#### What is required
An exact reproduction of the records is required. Images must be left out.

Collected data
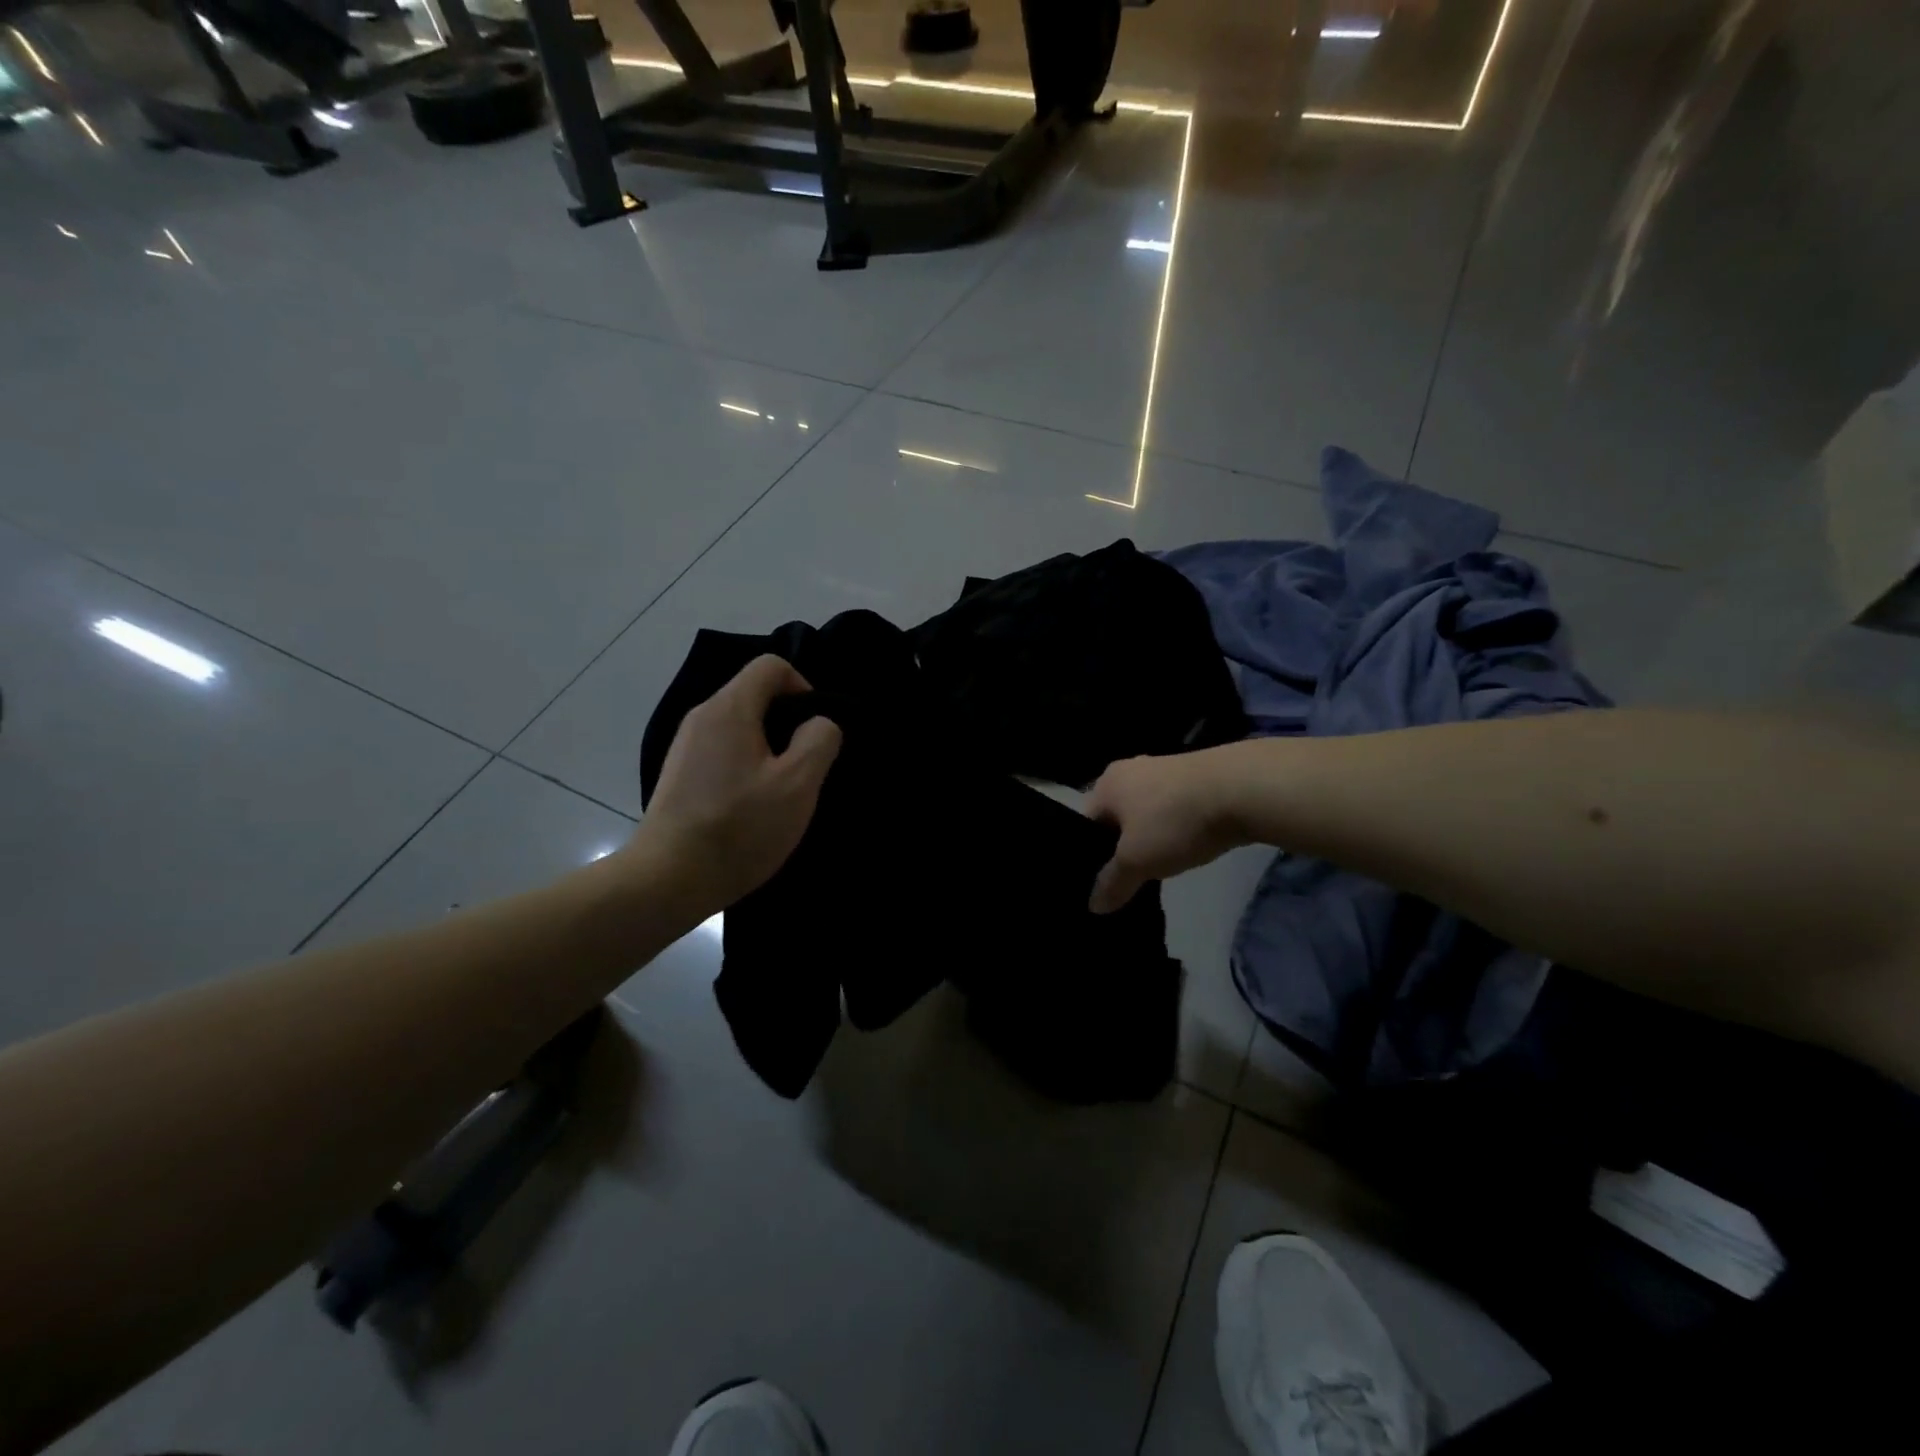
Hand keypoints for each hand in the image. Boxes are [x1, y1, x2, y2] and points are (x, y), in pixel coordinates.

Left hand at [630, 655, 842, 911]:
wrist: (667, 880)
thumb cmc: (739, 827)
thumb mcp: (797, 784)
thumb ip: (819, 740)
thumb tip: (818, 724)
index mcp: (729, 709)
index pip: (771, 666)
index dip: (803, 687)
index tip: (815, 730)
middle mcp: (701, 717)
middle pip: (754, 695)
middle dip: (788, 723)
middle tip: (805, 765)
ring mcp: (685, 747)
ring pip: (740, 727)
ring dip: (768, 749)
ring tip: (781, 790)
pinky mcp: (678, 775)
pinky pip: (722, 752)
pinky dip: (745, 767)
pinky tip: (752, 806)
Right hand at [1086, 750, 1244, 912]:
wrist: (1241, 789)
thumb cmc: (1174, 821)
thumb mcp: (1137, 861)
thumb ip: (1112, 883)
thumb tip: (1093, 905)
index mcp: (1106, 784)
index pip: (1085, 825)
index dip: (1089, 857)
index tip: (1101, 884)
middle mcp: (1129, 770)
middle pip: (1116, 819)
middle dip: (1121, 848)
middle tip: (1129, 880)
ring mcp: (1163, 770)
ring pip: (1145, 814)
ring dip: (1150, 838)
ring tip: (1159, 867)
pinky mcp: (1194, 776)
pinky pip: (1172, 809)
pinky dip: (1174, 829)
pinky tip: (1185, 847)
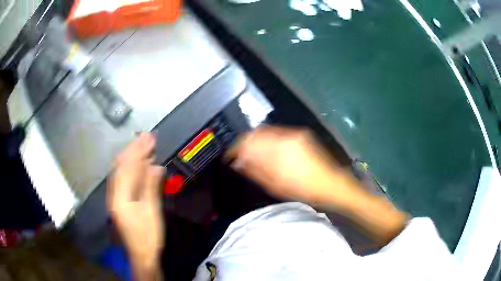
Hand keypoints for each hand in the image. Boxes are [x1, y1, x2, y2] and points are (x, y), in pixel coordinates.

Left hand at [107, 133, 163, 279]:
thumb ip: (151, 188)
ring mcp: (116, 197)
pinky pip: (123, 179)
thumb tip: (156, 166)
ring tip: (143, 145)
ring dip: (132, 157)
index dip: (138, 151)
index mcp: (120, 197)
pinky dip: (131, 169)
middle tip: (147, 136)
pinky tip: (139, 164)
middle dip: (134, 150)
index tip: (149, 138)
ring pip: (121, 171)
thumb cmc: (148, 236)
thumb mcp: (152, 213)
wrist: (142, 255)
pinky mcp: (120, 201)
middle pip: (121, 166)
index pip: (128, 168)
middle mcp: (114, 194)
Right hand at [229, 126, 407, 244]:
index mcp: (279, 148)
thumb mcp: (276, 185)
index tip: (230, 156)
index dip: (237, 147)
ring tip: (253, 156)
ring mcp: (296, 134)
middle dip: (246, 143)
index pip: (250, 140)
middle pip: (258, 133)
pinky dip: (269, 142)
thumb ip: (255, 170)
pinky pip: (279, 134)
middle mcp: (287, 135)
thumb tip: (238, 161)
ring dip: (257, 142)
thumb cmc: (304, 190)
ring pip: (268, 132)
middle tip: (240, 157)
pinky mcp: (302, 136)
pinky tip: (268, 153)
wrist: (333, 185)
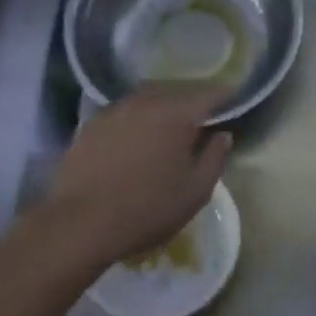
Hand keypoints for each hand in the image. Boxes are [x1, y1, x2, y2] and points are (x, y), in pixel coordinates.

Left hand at [43, 86, 232, 265]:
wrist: (81, 223)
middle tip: (200, 117)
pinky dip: (135, 121)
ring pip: (145, 100)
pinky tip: (134, 140)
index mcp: (177, 115)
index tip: (233, 100)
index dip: (224, 97)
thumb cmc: (149, 209)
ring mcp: (113, 112)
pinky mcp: (90, 126)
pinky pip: (122, 114)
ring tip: (167, 127)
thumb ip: (215, 158)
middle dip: (190, 101)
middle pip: (175, 92)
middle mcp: (145, 103)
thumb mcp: (196, 191)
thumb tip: (223, 135)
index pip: (209, 95)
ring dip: (160, 108)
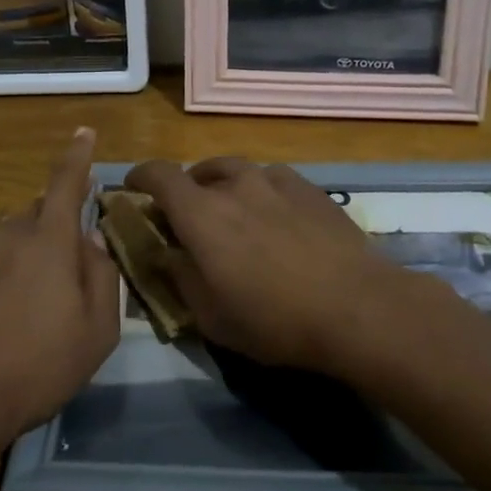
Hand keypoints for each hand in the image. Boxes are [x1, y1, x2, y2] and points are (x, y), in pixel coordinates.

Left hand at [0, 128, 120, 441]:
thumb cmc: (38, 366)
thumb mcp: (97, 330)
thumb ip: (102, 276)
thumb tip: (92, 243)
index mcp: (50, 242)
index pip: (66, 184)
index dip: (78, 157)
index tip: (84, 131)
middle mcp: (9, 235)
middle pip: (39, 216)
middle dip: (56, 231)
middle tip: (65, 277)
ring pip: (10, 241)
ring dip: (26, 258)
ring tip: (28, 309)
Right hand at [124, 157, 441, 380]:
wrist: (357, 307)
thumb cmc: (275, 319)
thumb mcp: (211, 316)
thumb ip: (180, 278)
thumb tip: (167, 254)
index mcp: (201, 213)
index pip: (159, 175)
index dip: (140, 176)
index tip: (133, 187)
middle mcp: (235, 185)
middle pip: (198, 171)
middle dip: (186, 188)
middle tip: (189, 216)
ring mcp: (276, 181)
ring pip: (238, 171)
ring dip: (224, 185)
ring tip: (232, 211)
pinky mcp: (310, 189)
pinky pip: (272, 179)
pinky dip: (261, 191)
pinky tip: (275, 216)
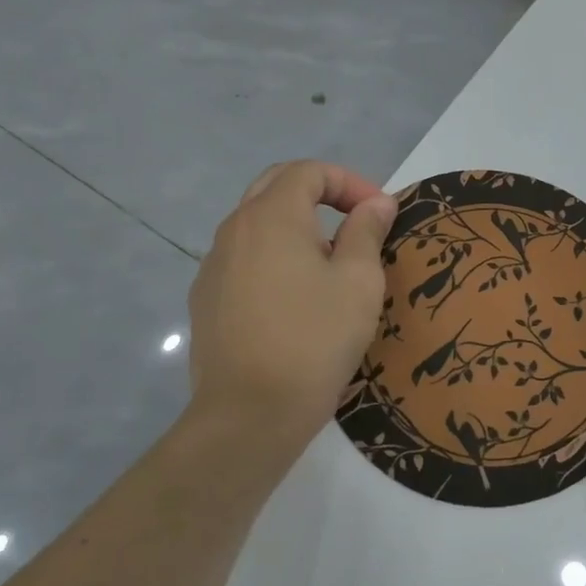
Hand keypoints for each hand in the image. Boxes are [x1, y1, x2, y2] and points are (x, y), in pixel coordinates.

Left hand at [186, 161, 396, 471]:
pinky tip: (296, 299)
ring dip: (297, 228)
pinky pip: (244, 260)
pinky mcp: (207, 300)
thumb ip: (367, 232)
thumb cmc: (315, 339)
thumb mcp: (359, 281)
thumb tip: (375, 204)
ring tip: (331, 264)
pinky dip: (274, 259)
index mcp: (271, 216)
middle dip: (319, 194)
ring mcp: (213, 266)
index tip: (379, 214)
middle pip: (275, 187)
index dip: (349, 182)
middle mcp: (234, 230)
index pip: (308, 171)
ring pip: (257, 225)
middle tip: (354, 222)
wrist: (250, 413)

#### Finished task
Hand keypoints for each hand in the image. Boxes are [x1, y1, x2, y2] and points are (x, y), in pixel coordinates.

Left hand at [630, 655, 842, 911]:
wrist: (667, 880)
thumb cmc: (739, 827)
thumb mcp: (797, 784)
thumb ip: (819, 740)
thumb tip: (818, 724)
index mcp: (729, 709)
index pip: (771, 666)
index dip: (803, 687)
index tip: (815, 730)
middle mcp: (701, 717)
middle pip: (754, 695)
middle dip: (788, 723)
middle tip: (805, 765)
ring mcp: (685, 747)
ring pip: (740, 727)
ring dip: (768, 749)
ring tip: (781, 790)
pinky mcp: (678, 775)
pinky pip: (722, 752)
pinky dip: (745, 767)
pinky tip: (752, 806)
Right hand at [1086, 750, 1244, 912]:
wrist: (1241, 789)
thumb cmc: (1174, 821)
thumb mcp: (1137, 861)
thumb ip: (1112, 883)
thumb tip: (1093, 905)
index mcp: (1106, 784)
index pip: (1085, 825)
index dip: (1089, 857)
index tip: (1101, 884)
middle mcp: (1129, 770)
middle pip: (1116, 819)
middle dip: (1121, 848)
middle tip: (1129, 880)
ring mcp: (1163, 770)
ring pip: (1145, 814)
ring dip: (1150, 838)
ring tip: (1159, 867)
pinky mcp: (1194, 776)
pinky pip: (1172, 809)
pinky dip: (1174, 829)
pinky tip: (1185, 847)
Hand keypoints for each hand in the image. Boxes are [x1, y1, x2, y2] and points are (x, y), in pixel coordinates.

Left hand at [107, 133, 163, 279]:
thumb ip: (151, 188)
ring mcp: (116, 197)
pinky pip: (123, 179)
thumb tip: (156, 166)
ring tip: (143, 145)
ring dip: (132, 157)
index dip: (138, 151)
index mcp: (120, 197)
pinky dip: (131, 169)
middle tip: (147, 136)
pinky tip: (139, 164)
middle dip: (134, 150)
index tip: (149, 138)
ring pip: (121, 171)
thumb cmc: (148, 236)
thumb mcp: (152, 213)
wrist: (142, 255)
pinky mcp: (120, 201)
middle pip: (121, 166)
index pip: (128, 168)
middle mcp: (114, 194)
Right hand at [229, 126, 407, 244]:
index mcp: (279, 148)
thumb mcp: (276, 185)
index tip: (230, 156)
index dip: (237, 147)
ring tip: (253, 156)
ring mcp: (296, 134)
middle dip: (246, 143)
index pip: (250, 140)
middle pip: (258, 133)
pinky dip: (269, 142)
thumb ip: (255, 170)
pinky pip: (279, 134)
middle mcp: (287, 135)
thumb tip: (238, 161)
ring dip: (257, 142)
thumb cmc: (304, 190)
ring pip: (268, 132)
middle tip: (240, 157)
pinky mcp: (302, 136)
pinky tip: (268, 153)
wrist: (333, 185)
Hand keypoints for each hand in the image. Boxes are [x1, y1, x2, y2] and points are (x, y), in pixel coordinates.

Left hand at [43, 86, 232, 265]:
wrist: (81, 223)
middle tip: (200, 117)
pinky dip: (135, 121)
ring pip: (145, 100)
pinky tip: (134, 140)
index mcp: (177, 115)
index tip: (233, 100)
index dip: (224, 97)
thumb cmc: (149, 209)
ring mcp: (113, 112)
pinky mcp: (90, 126)
pinky pip: (122, 114)
ring tip: (167, 127)
thumb ip: (215, 158)
middle dip: (190, 101)
middle pip: (175, 92)
middle mcp: (145, 103)
thumb mcp: (196, 191)
thumb tip: (223, 135)
index pip: (209, 95)
ring dip: (160, 108)
Hand keypoints for each hand in the image. Boxes are [x1, y1, x2, y2] and points are (x, y), in pixel coordinates.

Left hand at [0, 128, 120, 441]:
thumb cmc: (38, 366)
thumb mcp: (97, 330)
thumb ip: (102, 276)
thumb tip: (92, 243)
index mcp: (50, 242)
index pip: (66, 184)
index dip: (78, 157)
index tip: (84, 131)
middle mcp: (9, 235)
middle pip: (39, 216)
middle dip: (56, 231)
middle tip: (65, 277)
ring pip: (10, 241)
ring dip: (26, 258)
ring tip: (28, 309)
Right hand at [124, 157, 441, 380]:
wrist: (357, 307)
thumb cmc: (275, 319)
thumb mcp: (211, 316)
thumb ip: (180, 278)
thumb tip: (167, 254)
index mcp: (201, 213)
index pip: (159, 175)
index dip: (140, 176)
index tip: (133, 187)
middle mcp: (235, 185)
middle pip: (198, 171)
middle dip: (186, 188)
middle tip: (189, 216)
ring mcp: (276, 181)
ring pip: (238, 171)
ring dip: (224, 185)
ring tip: (232, 211)
pinky mcp: (310, 189)
pinky pip: (272, 179)
pinky dip: (261, 191)
pinky tip: (275, 216)
Hand keypoints for each hand in the image. Boxes are [x1, y1, x2, y2] and points are (x, y), in pixel coordinates.

Left hand at [186, 161, 396, 471]:
pinky tip: (296, 299)
ring dip: (297, 228)
pinky pip: (244, 260)
pinky mcp: (207, 300)
thumb ip: (367, 232)
thumb cmc: (315, 339)
thumb mcp: (359, 281)
thumb tip: (375, 204)
ring tip: (331, 264)
pinky dip: (274, 259)
index mcp: (271, 216)
middle dip: (319, 194)
ring mcp: (213, 266)
index tip: (379, 214)
middle pip: (275, 187)
index dip: (349, 182)
middle mcp: (234, 230)
index pip: (308, 171)
ring pip: (257, 225)
middle tip: (354, 222)
wrist: (250, 413)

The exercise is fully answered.